_Instruction A_
Set down the passage of the forum thread about the Rolling Rock Cruiser that starts at "# Rolling Rock" and ends at "and purchased it!", copied word for word.

_Extracted text_
════════════════════

# Rolling Rock Cruiser



## Xlobsterman (Nov 18, 2020)

By now everyone here knows I am an avid 70's & 80's Schwinn Cruiser fan. I found this bike for sale NIB, and decided to buy it. It is not what I normally collect, but since it was NIB, I figured chances of finding another NIB bike like this would be pretty low, so I pulled the trigger and purchased it!


----------



## coasterbrakejunkie1969 (Nov 18, 2020)

Is that the 90's repop or 2000's ? I thought most  I've seen were springers.  I actually like the color scheme ,I have seen people ask as little as $300 and up into thousands. Will you keep it in  your collection ?


----------



## Xlobsterman (Nov 18, 2020)

coasterbrakejunkie1969 said:


> Is that the 90's repop or 2000's ? I thought most  I've seen were springers.  I actually like the color scheme ,I have seen people ask as little as $300 and up into thousands. Will you keep it in  your collection ?




From the head badge date code, it is a 97. And I am not quite sure what I will do with it? It just may be the start of a different variation of limited edition Schwinn Cruisers for me to collect.............LOL


----------



## coasterbrakejunkie1969 (Nov 18, 2020)

It is a shame they don't give any indication where it was made haha


----------



## Oilit (Nov 18, 2020)

════════════════════

_Dataset records_

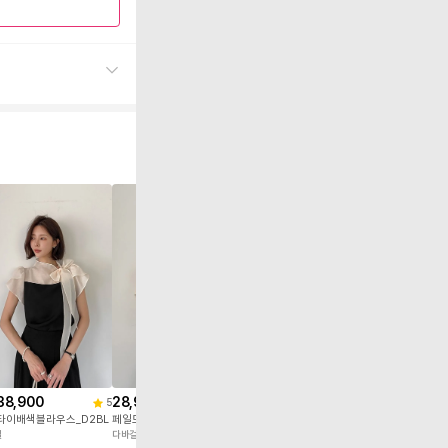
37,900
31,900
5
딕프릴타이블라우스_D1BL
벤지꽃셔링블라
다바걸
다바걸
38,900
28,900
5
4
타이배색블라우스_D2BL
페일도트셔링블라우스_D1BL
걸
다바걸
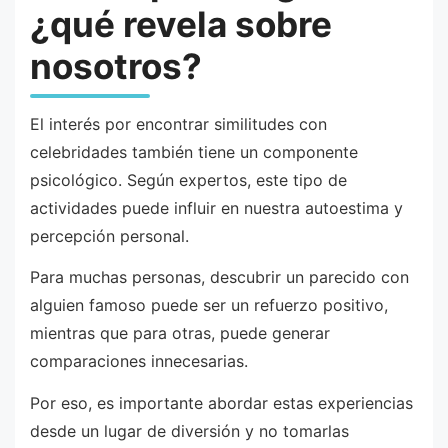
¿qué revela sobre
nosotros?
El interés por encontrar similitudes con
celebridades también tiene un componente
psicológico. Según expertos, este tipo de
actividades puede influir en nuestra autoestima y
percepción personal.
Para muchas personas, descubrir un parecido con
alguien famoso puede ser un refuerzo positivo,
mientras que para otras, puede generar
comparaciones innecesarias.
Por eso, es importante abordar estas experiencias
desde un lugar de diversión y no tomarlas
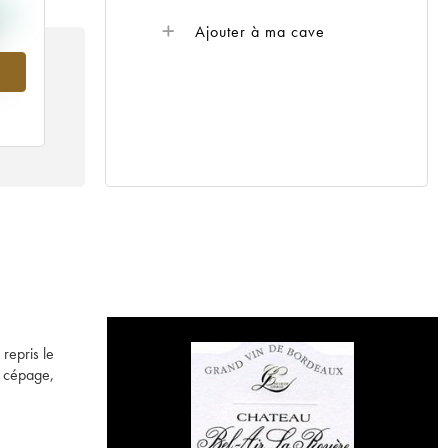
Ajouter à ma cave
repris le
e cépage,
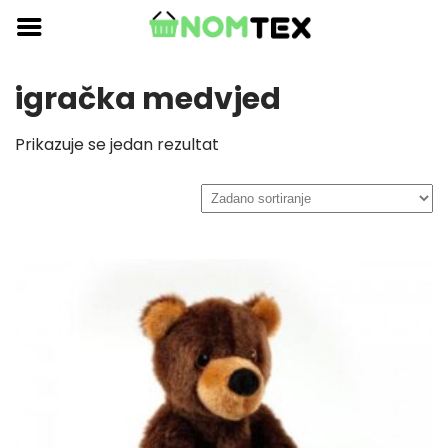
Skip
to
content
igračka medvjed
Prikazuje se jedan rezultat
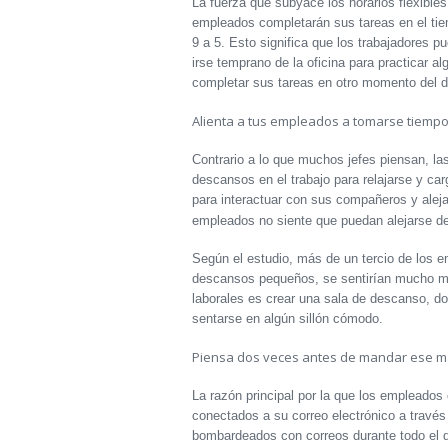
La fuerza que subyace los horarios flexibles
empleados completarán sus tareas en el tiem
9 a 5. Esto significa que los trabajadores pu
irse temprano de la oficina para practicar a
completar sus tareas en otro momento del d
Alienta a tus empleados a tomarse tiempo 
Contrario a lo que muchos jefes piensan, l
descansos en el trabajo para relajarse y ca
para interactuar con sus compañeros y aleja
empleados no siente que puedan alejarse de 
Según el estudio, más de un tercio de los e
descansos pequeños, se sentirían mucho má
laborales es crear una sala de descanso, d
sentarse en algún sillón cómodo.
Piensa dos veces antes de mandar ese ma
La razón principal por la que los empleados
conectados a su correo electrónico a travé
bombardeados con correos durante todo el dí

════════════════════

_Instruction B_
Extract every line of text read from the rows above, unchanged and in order, and leave the pictures out of your answer.

_Task answer A_
# Rolling Rock Cruiser



## Xlobsterman (Nov 18, 2020)

By now everyone here knows I am an avid 70's & 80's Schwinn Cruiser fan. I found this bike for sale NIB, and decided to buy it. It is not what I normally collect, but since it was NIB, I figured chances of finding another NIB bike like this would be pretty low, so I pulled the trigger and purchased it!

_Task answer B_
37,900
31,900
5
딕프릴타이블라우스_D1BL
벤지꽃셔링블라
다바걸
다바걸
38,900
28,900
5
4
타이배색블라우스_D2BL
페일도트셔링블라우스_D1BL
걸
다바걸
¿qué revela sobre
nosotros?
El interés por encontrar similitudes con
celebridades también tiene un componente
psicológico. Según expertos, este tipo de
actividades puede influir en nuestra autoestima y
percepción personal.
Para muchas personas, descubrir un parecido con
alguien famoso puede ser un refuerzo positivo,
mientras que para otras, puede generar
comparaciones innecesarias.
Por eso, es importante abordar estas experiencias
desde un lugar de diversión y no tomarlas
Ajouter à ma cave
repris le
e cépage,
Skip
to
content
igračka medvjed
Prikazuje se jedan rezultat
La fuerza que subyace los horarios flexibles
empleados completarán sus tareas en el tiem
9 a 5. Esto significa que los trabajadores pu
irse temprano de la oficina para practicar a
completar sus tareas en otro momento del d
Alienta a tus empleados a tomarse tiempo 
Contrario a lo que muchos jefes piensan, l
descansos en el trabajo para relajarse y ca
para interactuar con sus compañeros y aleja
empleados no siente que puedan alejarse de 
Según el estudio, más de un tercio de los e
descansos pequeños, se sentirían mucho má
laborales es crear una sala de descanso, d
sentarse en algún sillón cómodo.
Piensa dos veces antes de mandar ese ma
La razón principal por la que los empleados
conectados a su correo electrónico a travé
bombardeados con correos durante todo el dí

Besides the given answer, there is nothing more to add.